● **Document**
* * *

ITEM 5.  OWNERSHIP OF FIVE PERCENT OR LESS OF A CLASS.

         Not applicable.

ITEM 6.  OWNERSHIP OF MORE THAN FIVE PERCENT ON BEHALF OF ANOTHER PERSON.

         The reporting person serves as a trustee of the Issuer's Employee Stock
Ownership Plan and Related Trust (the "ESOP"). Participants in the ESOP are
entitled to direct the voting of shares allocated to their ESOP accounts. To the
extent dividends are declared and paid, the dividends attributable to the ESOP's
shares, including shares allocated to participants' accounts, may, pursuant to
the terms of the ESOP, be directed by the Administrative Committee of the ESOP
to be used to reduce the debt incurred by the ESOP for its original acquisition
of the Common Stock held by the ESOP. In such event, the dividends paid with
respect to allocated shares are paid to participants in the form of additional
shares released to such participants' ESOP accounts. As of December 31, 1999,
the ESOP owned of record 2,917,347 shares of Common Stock, or 34.04% of the
shares outstanding on such date, of which 1,875,288 shares had been allocated to
the accounts of participating employees.

         In addition to the reporting person, William H. Martin, III, William D.

* * *

Source records
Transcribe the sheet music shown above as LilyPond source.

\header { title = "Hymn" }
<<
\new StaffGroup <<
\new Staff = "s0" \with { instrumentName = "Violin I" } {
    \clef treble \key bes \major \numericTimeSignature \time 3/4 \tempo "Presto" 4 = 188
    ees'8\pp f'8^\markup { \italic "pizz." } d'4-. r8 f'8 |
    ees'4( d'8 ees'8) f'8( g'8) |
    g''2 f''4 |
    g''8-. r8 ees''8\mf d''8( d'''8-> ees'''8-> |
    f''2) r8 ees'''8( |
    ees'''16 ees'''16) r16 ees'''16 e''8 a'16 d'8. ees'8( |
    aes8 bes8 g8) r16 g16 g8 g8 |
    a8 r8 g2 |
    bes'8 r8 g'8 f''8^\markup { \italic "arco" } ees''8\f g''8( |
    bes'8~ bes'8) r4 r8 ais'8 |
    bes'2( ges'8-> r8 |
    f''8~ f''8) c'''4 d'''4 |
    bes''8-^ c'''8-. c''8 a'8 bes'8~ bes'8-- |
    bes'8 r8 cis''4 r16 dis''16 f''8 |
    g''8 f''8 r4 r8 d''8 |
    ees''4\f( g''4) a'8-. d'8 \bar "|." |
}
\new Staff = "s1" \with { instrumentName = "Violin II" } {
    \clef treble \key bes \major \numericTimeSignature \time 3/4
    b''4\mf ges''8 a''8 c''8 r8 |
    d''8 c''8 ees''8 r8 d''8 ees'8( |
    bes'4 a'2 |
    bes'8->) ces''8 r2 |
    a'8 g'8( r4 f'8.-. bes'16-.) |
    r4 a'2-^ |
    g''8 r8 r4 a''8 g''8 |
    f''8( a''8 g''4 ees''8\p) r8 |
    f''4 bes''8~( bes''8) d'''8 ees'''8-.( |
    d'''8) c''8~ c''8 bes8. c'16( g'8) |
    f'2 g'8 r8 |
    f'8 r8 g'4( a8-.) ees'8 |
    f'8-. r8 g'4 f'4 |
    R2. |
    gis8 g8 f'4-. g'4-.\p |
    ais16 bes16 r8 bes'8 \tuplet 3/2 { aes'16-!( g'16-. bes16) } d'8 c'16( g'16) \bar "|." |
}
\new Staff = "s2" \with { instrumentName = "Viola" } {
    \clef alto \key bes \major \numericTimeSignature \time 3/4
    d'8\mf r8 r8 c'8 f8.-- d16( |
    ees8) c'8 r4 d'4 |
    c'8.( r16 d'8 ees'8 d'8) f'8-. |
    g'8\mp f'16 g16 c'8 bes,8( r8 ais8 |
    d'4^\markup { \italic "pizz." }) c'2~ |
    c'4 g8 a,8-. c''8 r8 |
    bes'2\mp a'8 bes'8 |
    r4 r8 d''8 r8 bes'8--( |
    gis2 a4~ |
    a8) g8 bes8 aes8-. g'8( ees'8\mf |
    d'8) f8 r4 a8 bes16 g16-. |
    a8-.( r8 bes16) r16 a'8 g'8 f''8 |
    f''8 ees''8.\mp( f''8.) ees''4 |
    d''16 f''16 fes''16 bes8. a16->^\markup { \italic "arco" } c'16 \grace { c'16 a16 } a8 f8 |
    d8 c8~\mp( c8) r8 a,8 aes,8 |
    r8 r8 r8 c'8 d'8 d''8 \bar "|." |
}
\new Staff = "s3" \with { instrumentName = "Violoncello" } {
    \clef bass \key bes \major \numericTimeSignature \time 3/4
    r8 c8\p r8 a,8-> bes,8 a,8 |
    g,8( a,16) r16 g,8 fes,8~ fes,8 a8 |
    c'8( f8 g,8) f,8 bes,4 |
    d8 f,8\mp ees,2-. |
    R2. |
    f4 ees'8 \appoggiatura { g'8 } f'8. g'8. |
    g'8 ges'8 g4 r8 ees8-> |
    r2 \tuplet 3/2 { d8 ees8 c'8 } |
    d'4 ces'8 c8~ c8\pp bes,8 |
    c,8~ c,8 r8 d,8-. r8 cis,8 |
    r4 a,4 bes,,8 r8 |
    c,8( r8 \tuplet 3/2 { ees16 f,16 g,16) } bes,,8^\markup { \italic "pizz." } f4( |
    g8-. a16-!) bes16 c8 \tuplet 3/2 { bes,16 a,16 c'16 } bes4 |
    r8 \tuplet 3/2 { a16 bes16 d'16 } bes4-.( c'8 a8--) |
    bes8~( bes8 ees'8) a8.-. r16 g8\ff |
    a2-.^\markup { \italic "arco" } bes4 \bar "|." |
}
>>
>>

* * *

● **The exercise**
Proceed with the ESOP ownership filing, continuing it from the point where it stops. The records are separate material, apart from the ESOP filing.

● **Response to the task**
Biggs, Jim D. Caudle, Sr., Herbert J. Dickson, Bill G. Hughey, John L. Duncan,
Charles R. Martin, and James J. Tanous serve as members of the Administrative
Committee, and Roderick V. Schlosser, Robert L. Goucher and the reporting person
serve as trustees of the ESOP. The individual members of the Administrative
Committee and the trustees also beneficially own additional shares of Common
Stock in the Company that are not owned of record by the ESOP, and each member
has made an individual filing on Schedule 13G. Except for the reporting person,
Mr. Goucher and Mr. Schlosser, no member of the Administrative Committee or
trustee is currently a participant in the ESOP. The reporting person disclaims
beneficial ownership of the shares held by the ESOP that have not been allocated
to the participant's account and further disclaims that the ESOP and its
trustees and Administrative Committee constitute a "group" for purposes of
Section 13(d) of the Securities Exchange Act of 1934, as amended, and the rules
and regulations promulgated thereunder.


ITEM 7.  IDENTIFICATION AND CLASSIFICATION OF THE SUBSIDIARY WHICH ACQUIRED THE
         SECURITY BEING REPORTED ON BY THE PARENT HOLDING COMPANY.

         Not applicable.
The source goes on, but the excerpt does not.